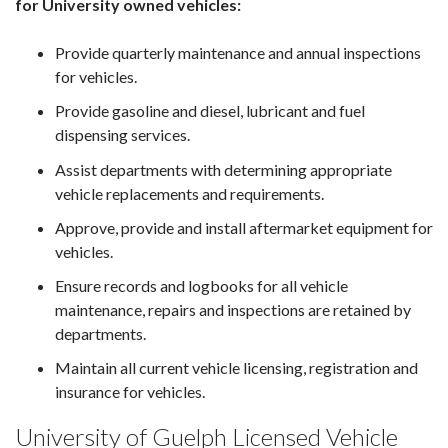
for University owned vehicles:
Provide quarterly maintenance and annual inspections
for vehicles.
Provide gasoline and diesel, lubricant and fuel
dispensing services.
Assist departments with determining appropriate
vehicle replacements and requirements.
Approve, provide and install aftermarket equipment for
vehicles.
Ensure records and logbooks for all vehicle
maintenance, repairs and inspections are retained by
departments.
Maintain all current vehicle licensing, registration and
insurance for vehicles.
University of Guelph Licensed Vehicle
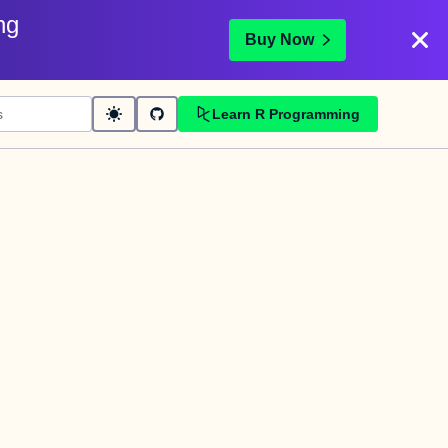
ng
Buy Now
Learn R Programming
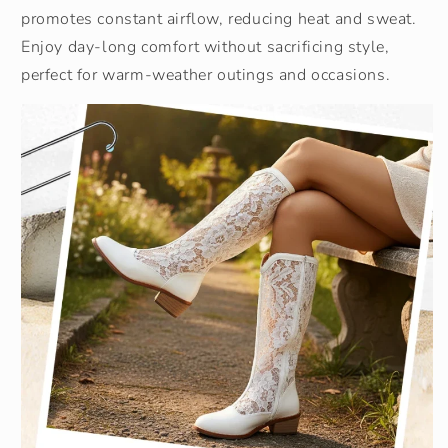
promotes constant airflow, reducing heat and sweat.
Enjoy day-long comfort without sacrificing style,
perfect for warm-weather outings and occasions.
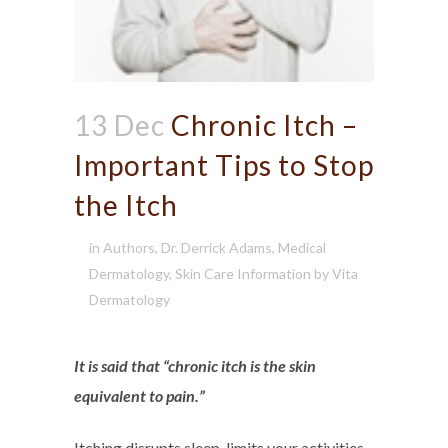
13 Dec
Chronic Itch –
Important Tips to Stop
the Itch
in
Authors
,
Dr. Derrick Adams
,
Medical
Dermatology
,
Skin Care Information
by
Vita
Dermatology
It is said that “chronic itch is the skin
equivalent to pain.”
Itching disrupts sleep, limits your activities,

--- --- ---

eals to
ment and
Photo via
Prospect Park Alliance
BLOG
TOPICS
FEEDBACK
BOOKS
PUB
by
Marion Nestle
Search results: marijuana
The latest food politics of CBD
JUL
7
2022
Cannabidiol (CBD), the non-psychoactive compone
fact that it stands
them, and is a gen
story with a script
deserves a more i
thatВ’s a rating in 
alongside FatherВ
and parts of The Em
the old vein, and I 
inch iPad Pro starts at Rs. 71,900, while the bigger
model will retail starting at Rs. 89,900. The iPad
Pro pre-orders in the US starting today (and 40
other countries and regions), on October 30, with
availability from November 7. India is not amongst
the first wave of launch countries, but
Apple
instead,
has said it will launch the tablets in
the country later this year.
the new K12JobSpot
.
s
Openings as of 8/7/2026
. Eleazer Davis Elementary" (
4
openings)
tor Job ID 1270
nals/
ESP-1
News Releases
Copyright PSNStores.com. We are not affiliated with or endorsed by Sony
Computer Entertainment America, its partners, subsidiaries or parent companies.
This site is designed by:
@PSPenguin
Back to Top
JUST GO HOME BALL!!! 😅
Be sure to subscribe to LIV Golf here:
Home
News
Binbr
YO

--- --- ---

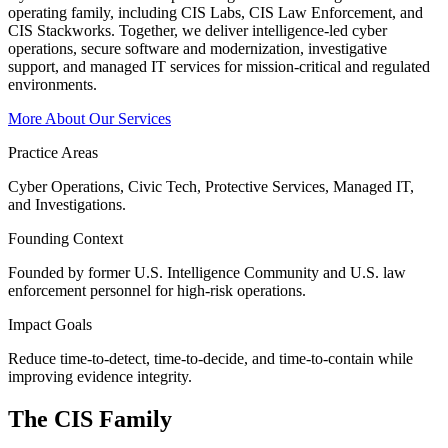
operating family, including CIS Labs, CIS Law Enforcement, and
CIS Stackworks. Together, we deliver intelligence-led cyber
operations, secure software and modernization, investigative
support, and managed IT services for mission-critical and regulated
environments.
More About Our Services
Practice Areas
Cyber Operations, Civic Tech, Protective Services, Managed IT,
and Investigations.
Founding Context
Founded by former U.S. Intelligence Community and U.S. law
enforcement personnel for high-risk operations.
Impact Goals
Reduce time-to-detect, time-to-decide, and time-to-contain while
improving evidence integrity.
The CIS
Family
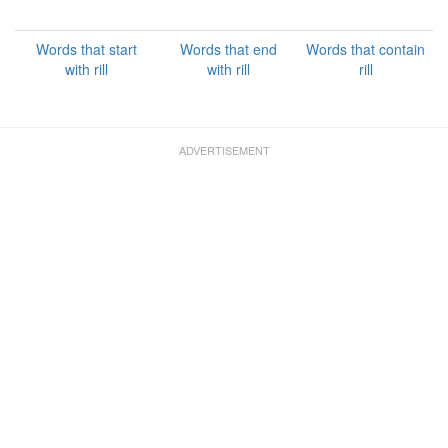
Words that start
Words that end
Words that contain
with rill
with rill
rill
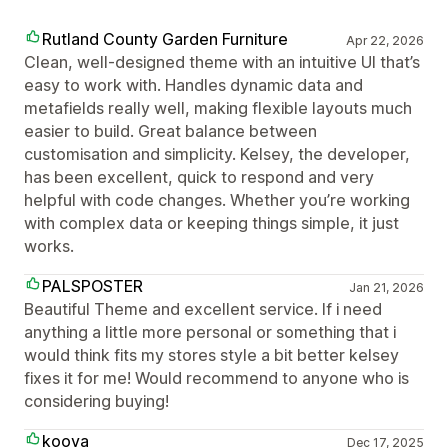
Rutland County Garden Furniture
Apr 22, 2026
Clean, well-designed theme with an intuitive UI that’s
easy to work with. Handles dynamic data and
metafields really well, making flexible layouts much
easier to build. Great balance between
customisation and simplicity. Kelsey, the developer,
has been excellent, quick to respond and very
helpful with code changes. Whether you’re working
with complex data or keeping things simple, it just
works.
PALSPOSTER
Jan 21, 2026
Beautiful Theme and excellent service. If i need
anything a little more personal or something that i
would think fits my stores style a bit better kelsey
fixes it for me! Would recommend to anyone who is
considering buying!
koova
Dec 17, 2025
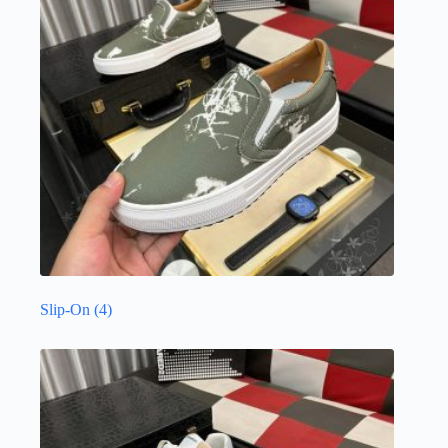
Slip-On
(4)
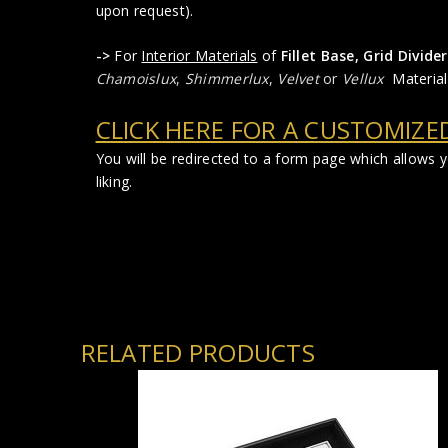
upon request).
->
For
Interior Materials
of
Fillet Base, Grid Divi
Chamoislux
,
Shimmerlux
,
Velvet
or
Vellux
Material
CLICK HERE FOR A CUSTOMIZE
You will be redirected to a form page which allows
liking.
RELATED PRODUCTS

--- --- ---

● **Requirement**
Print an exact copy of the lines above, from the one containing "Words that contain" through the one containing "RELATED PRODUCTS", and leave out the pictures.

● **Solution to this task**
Words that contain
with rill
with rill
rill
Rutland County Garden Furniture
Apr 22, 2026
Clean, well-designed theme with an intuitive UI that’s
easy to work with. Handles dynamic data and
metafields really well, making flexible layouts much
easier to build. Great balance between
customisation and simplicity. Kelsey, the developer,
has been excellent, quick to respond and very
helpful with code changes. Whether you’re working
with complex data or keeping things simple, it just
works.
PALSPOSTER
Jan 21, 2026
Beautiful Theme and excellent service. If i need
anything a little more personal or something that i
would think fits my stores style a bit better kelsey
fixes it for me! Would recommend to anyone who is
considering buying!
koova
Dec 17, 2025
Slip-On
(4)
upon request).
->
For
Interior Materials
of
Fillet Base, Grid Divi
Chamoislux
,
Shimmerlux
,
Velvet
or
Vellux
Material
CLICK HERE FOR A CUSTOMIZE
You will be redirected to a form page which allows
liking.
RELATED PRODUCTS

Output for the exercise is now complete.